Some important things to note about Iron Condors:
  1. It is typically a credit spread; that is you receive money for taking the position.
  2. Two credit vertical spreads makeup the entire Iron Condor spread. One Bear Call and one Bull Put.
  3. The two verticals must be for the same expiration month.
  4. The number of contracts for both verticals must be the same. I.e., if the Call Spread is for 10 contracts each, then the Put Spread must be 10 contracts each.
Right off the bat, you will notice that you will be trading a lot of contracts. If your broker is not option friendly, then many times assuming an Iron Condor position will not make sense since your credit will be eaten by the commissions.

Lets take an example:
VZ is currently trading at $28.
Option Type
Exp Month
Call Sell -12 VZ 30 AUG
Call Buy 12 VZ 31 AUG
Put Sell -12 VZ 25 AUG
Put Buy 12 VZ 24 AUG

Just as a recap, remember that the objective of the Bear Call Spread is to watch the stock fall below the short strike option (i.e., VZ $30 AUG). If that happens you keep the credit. If not, then the most you lose is the spread itself. In this case, $100 per contract. In the case of Bull Put Spread, your objective is to watch the stock rise above the short strike option (i.e., VZ $25 AUG). The consequences are the same as in the Bear Call Spread.

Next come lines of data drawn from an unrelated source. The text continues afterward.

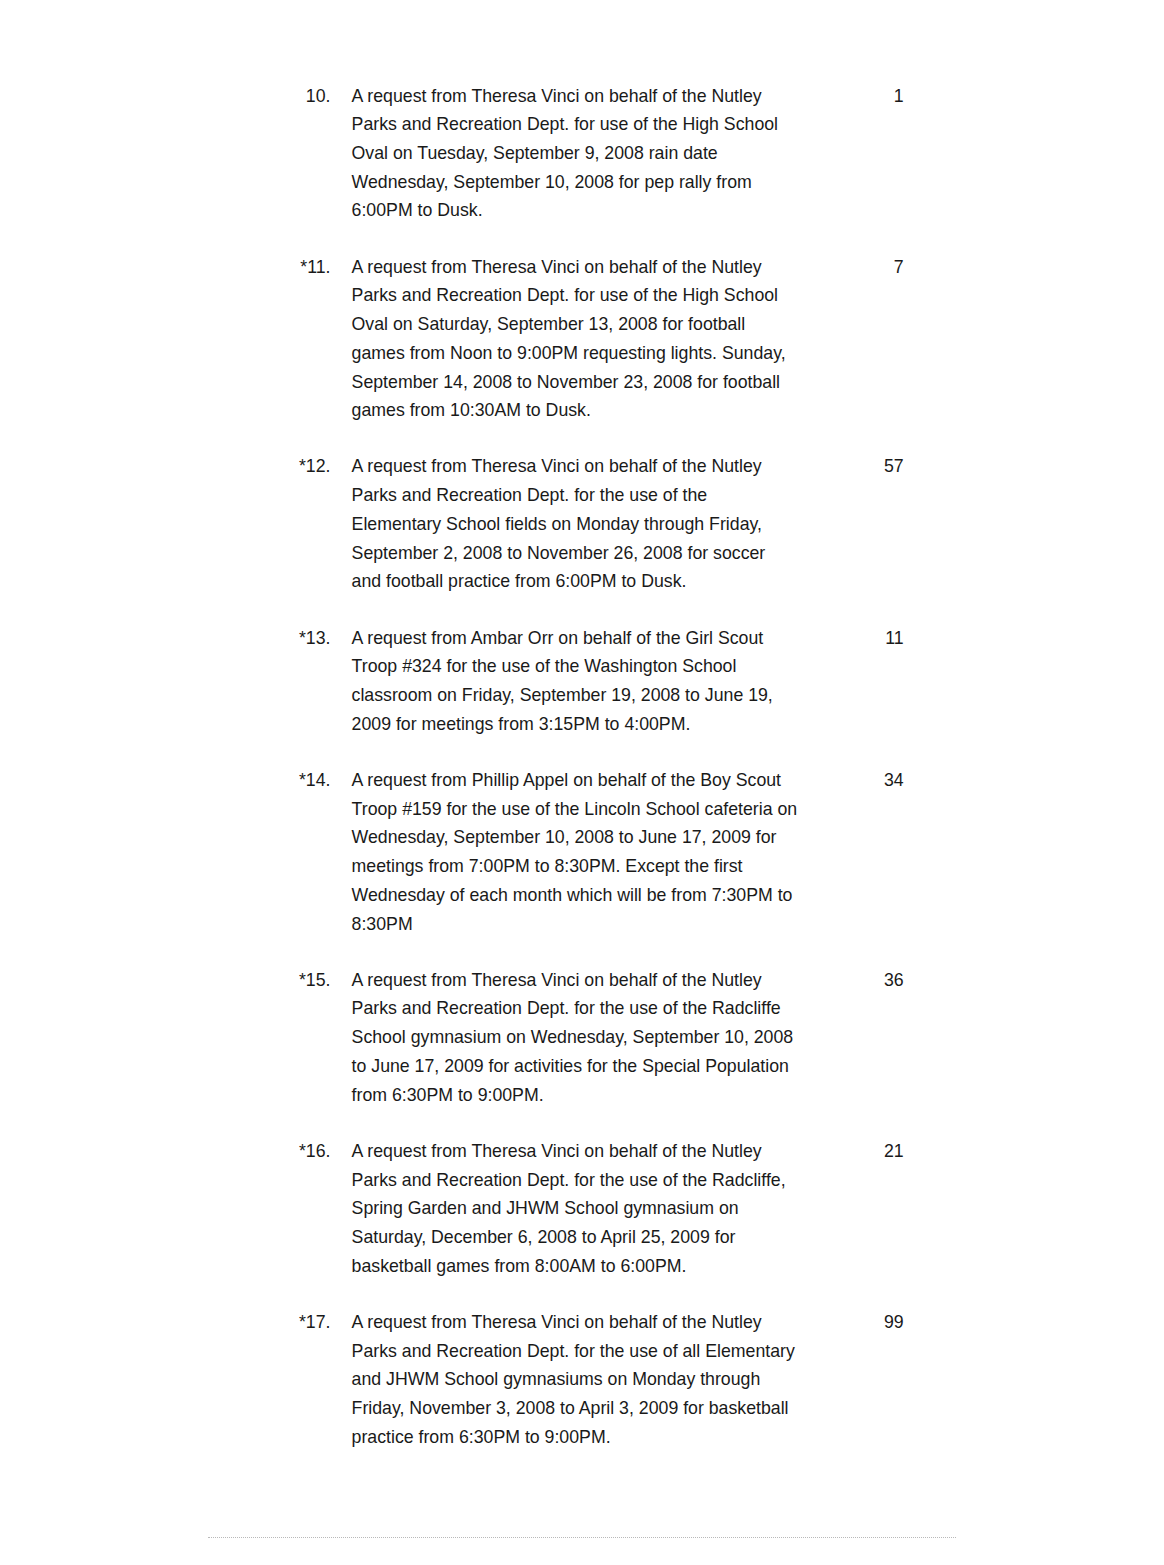10. A request from Theresa Vinci on behalf of the Nutley Parks and Recreation Dept. for use of the High School Oval on Tuesday, September 9, 2008 rain date Wednesday, September 10, 2008 for pep rally from 6:00PM to Dusk. 1
*11. A request from Theresa Vinci on behalf of the Nutley Parks and Recreation Dept. for use of the High School Oval on Saturday, September 13, 2008 for football games from Noon to 9:00PM requesting lights. Sunday, September 14, 2008 to November 23, 2008 for football games from 10:30AM to Dusk. 7
*12. A request from Theresa Vinci on behalf of the Nutley Parks and Recreation Dept. for the use of the Elementary School fields on Monday through Friday, September 2, 2008 to November 26, 2008 for soccer and football practice from 6:00PM to Dusk. 57
*13. A request from Ambar Orr on behalf of the Girl Scout Troop #324 for the use of the Washington School classroom on Friday, September 19, 2008 to June 19, 2009 for meetings from 3:15PM to 4:00PM. 11
*14. A request from Phillip Appel on behalf of the Boy Scout Troop #159 for the use of the Lincoln School cafeteria on Wednesday, September 10, 2008 to June 17, 2009 for meetings from 7:00PM to 8:30PM. Except the first Wednesday of each month which will be from 7:30PM to 8:30PM 34
*15. A request from Theresa Vinci on behalf of the Nutley Parks and Recreation Dept. for the use of the Radcliffe School gymnasium on Wednesday, September 10, 2008 to June 17, 2009 for activities for the Special Population from 6:30PM to 9:00PM. 36
*16. A request from Theresa Vinci on behalf of the Nutley Parks and Recreation Dept. for the use of the Radcliffe, Spring Garden and JHWM School gymnasium on Saturday, December 6, 2008 to April 25, 2009 for basketball games from 8:00AM to 6:00PM. 21
*17. A request from Theresa Vinci on behalf of the Nutley Parks and Recreation Dept. for the use of all Elementary and JHWM School gymnasiums on Monday through Friday, November 3, 2008 to April 3, 2009 for basketball practice from 6:30PM to 9:00PM. 99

You will notice right away that VZ is trading at $28 and there is a $5 buffer. I.e., the difference between the $30 Strike Price Call and $25 Strike Price Put. Although this stock can move, it traditionally doesn't move so much in any given month. So as long as Verizon doesn't go above $30 and below $25, you get to keep your credit, which in this case was $25. And if Verizon did make a move in one direction, then the max lose would be the same as in a regular vertical spread. The other side of the Iron Condor credit would help buffer the loss.

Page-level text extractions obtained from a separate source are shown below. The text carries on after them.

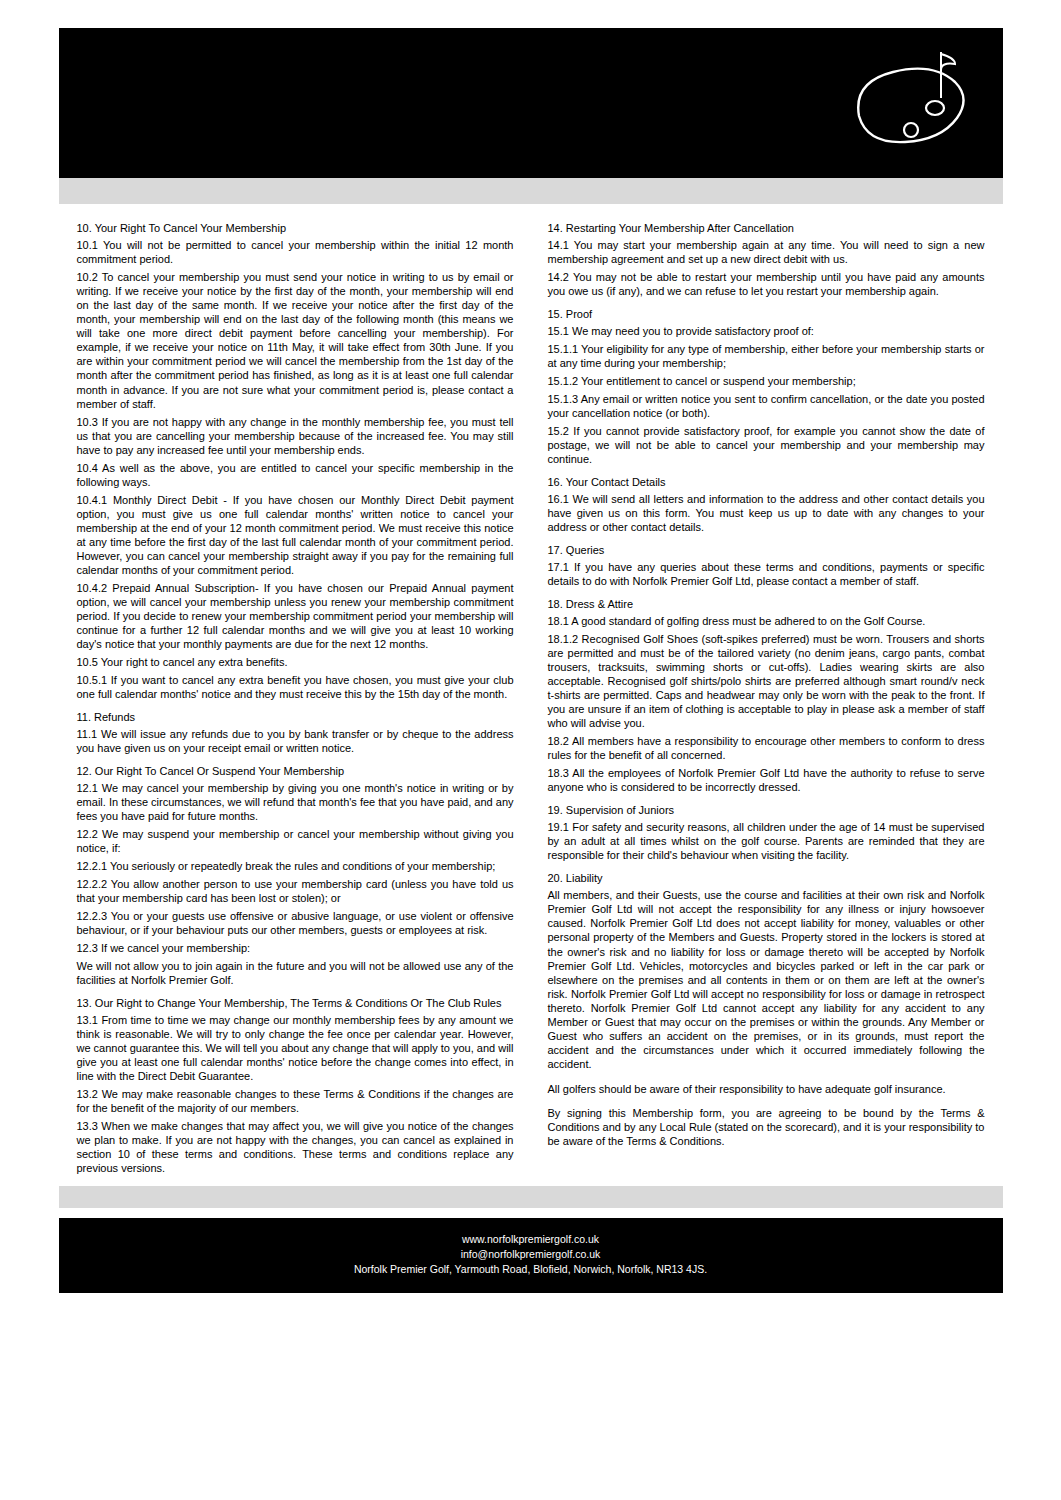10. Your Right To Cancel Your Membership
10.1 You will not be permitted to cancel your membership within the initial 12 month commitment period.
10.2 To cancel your membership you must send your notice in writing to us by email or writing. If we receive your notice by the first day of the month, your membership will end on the last day of the same month. If we receive your notice after the first day of the month, your membership will end on the last day of the following month (this means we will take one more direct debit payment before cancelling your membership). For example, if we receive your notice on 11th May, it will take effect from 30th June. If you are within your commitment period we will cancel the membership from the 1st day of the month after the commitment period has finished, as long as it is at least one full calendar month in advance. If you are not sure what your commitment period is, please contact a member of staff.
10.3 If you are not happy with any change in the monthly membership fee, you must tell us that you are cancelling your membership because of the increased fee. You may still have to pay any increased fee until your membership ends.
10.4 As well as the above, you are entitled to cancel your specific membership in the following ways.
10.4.1 Monthly Direct Debit - If you have chosen our Monthly Direct Debit payment option, you must give us one full calendar months' written notice to cancel your membership at the end of your 12 month commitment period. We must receive this notice at any time before the first day of the last full calendar month of your commitment period. However, you can cancel your membership straight away if you pay for the remaining full calendar months of your commitment period.
10.4.2 Prepaid Annual Subscription- If you have chosen our Prepaid Annual payment option, we will cancel your membership unless you renew your membership commitment period. If you decide to renew your membership commitment period your membership will continue for a further 12 full calendar months and we will give you at least 10 working day's notice that your monthly payments are due for the next 12 months.
10.5 Your right to cancel any extra benefits.
10.5.1 If you want to cancel any extra benefit you have chosen, you must give your club one full calendar months' notice and they must receive this by the 15th day of the month.
11. Refunds
11.1 We will issue any refunds due to you by bank transfer or by cheque to the address you have given us on your receipt email or written notice.
12. Our Right To Cancel Or Suspend Your Membership
12.1 We may cancel your membership by giving you one month's notice in writing or by email. In these circumstances, we will refund that month's fee that you have paid, and any fees you have paid for future months.
12.2 We may suspend your membership or cancel your membership without giving you notice, if:
12.2.1 You seriously or repeatedly break the rules and conditions of your membership;
12.2.2 You allow another person to use your membership card (unless you have told us that your membership card has been lost or stolen); or
12.2.3 You or your guests use offensive or abusive language, or use violent or offensive behaviour, or if your behaviour puts our other members, guests or employees at risk.
12.3 If we cancel your membership:
We will not allow you to join again in the future and you will not be allowed use any of the facilities at Norfolk Premier Golf.
13. Our Right to Change Your Membership, The Terms & Conditions Or The Club Rules
13.1 From time to time we may change our monthly membership fees by any amount we think is reasonable. We will try to only change the fee once per calendar year. However, we cannot guarantee this. We will tell you about any change that will apply to you, and will give you at least one full calendar months' notice before the change comes into effect, in line with the Direct Debit Guarantee.
13.2 We may make reasonable changes to these Terms & Conditions if the changes are for the benefit of the majority of our members.
13.3 When we make changes that may affect you, we will give you notice of the changes we plan to make. If you are not happy with the changes, you can cancel as explained in section 10 of these terms and conditions. These terms and conditions replace any previous versions.
14. Restarting Your Membership After Cancellation
14.1 You may start your membership again at any time. You will need to sign a new membership agreement and set up a new direct debit with us.
14.2 You may not be able to restart your membership until you have paid any amounts you owe us (if any), and we can refuse to let you restart your membership again.
15. Proof
15.1 We may need you to provide satisfactory proof of:
15.1.1 Your eligibility for any type of membership, either before your membership starts or at any time during your membership;
15.1.2 Your entitlement to cancel or suspend your membership;
15.1.3 Any email or written notice you sent to confirm cancellation, or the date you posted your cancellation notice (or both).
15.2 If you cannot provide satisfactory proof, for example you cannot show the date of postage, we will not be able to cancel your membership and your membership may continue.
16. Your Contact Details
16.1 We will send all letters and information to the address and other contact details you have given us on this form. You must keep us up to date with any changes to your address or other contact details.
17. Queries
17.1 If you have any queries about these terms and conditions, payments or specific details to do with Norfolk Premier Golf Ltd, please contact a member of staff.
18. Dress & Attire
18.1 A good standard of golfing dress must be adhered to on the Golf Course.
18.1.2 Recognised Golf Shoes (soft-spikes preferred) must be worn. Trousers and shorts are permitted and must be of the tailored variety (no denim jeans, cargo pants, combat trousers, tracksuits, swimming shorts or cut-offs). Ladies wearing skirts are also acceptable. Recognised golf shirts/polo shirts are preferred although smart round/v neck t-shirts are permitted. Caps and headwear may only be worn with the peak to the front. If you are unsure if an item of clothing is acceptable to play in please ask a member of staff who will advise you.
18.2 All members have a responsibility to encourage other members to conform to dress rules for the benefit of all concerned.
18.3 All the employees of Norfolk Premier Golf Ltd have the authority to refuse to serve anyone who is considered to be incorrectly dressed.
19. Supervision of Juniors
19.1 For safety and security reasons, all children under the age of 14 must be supervised by an adult at all times whilst on the golf course. Parents are reminded that they are responsible for their child's behaviour when visiting the facility.
20. Liability
All members, and their Guests, use the course and facilities at their own risk and Norfolk Premier Golf Ltd will not accept the responsibility for any illness or injury howsoever caused. Norfolk Premier Golf Ltd does not accept liability for money, valuables or other personal property of the Members and Guests. Property stored in the lockers is stored at the owner's risk and no liability for loss or damage thereto will be accepted by Norfolk Premier Golf Ltd. Vehicles, motorcycles and bicycles parked or left in the car park or elsewhere on the premises and all contents in them or on them are left at the owner's risk. Norfolk Premier Golf Ltd will accept no responsibility for loss or damage in retrospect thereto. Norfolk Premier Golf Ltd cannot accept any liability for any accident to any Member or Guest that may occur on the premises or within the grounds. Any Member or Guest who suffers an accident on the premises, or in its grounds, must report the accident and the circumstances under which it occurred immediately following the accident.
All golfers should be aware of their responsibility to have adequate golf insurance.
By signing this Membership form, you are agreeing to be bound by the Terms & Conditions and by any Local Rule (stated on the scorecard), and it is your responsibility to be aware of the Terms & Conditions.
www.norfolkpremiergolf.co.uk
info@norfolkpremiergolf.co.uk
Norfolk Premier Golf, Yarmouth Road, Blofield, Norwich, Norfolk, NR13 4JS.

You should be asking yourself about now why should I trade 40 contracts just to bring in $25? That is where your option friendly broker will come into play. The commission rate should be very very cheap for you to consider this trade. But if you do and pick the right stocks, this is a very safe strategy and you can execute multiple Iron Condors to supplement your monthly cash flow. Also, keep in mind that $25 is kind of low, even for Iron Condors.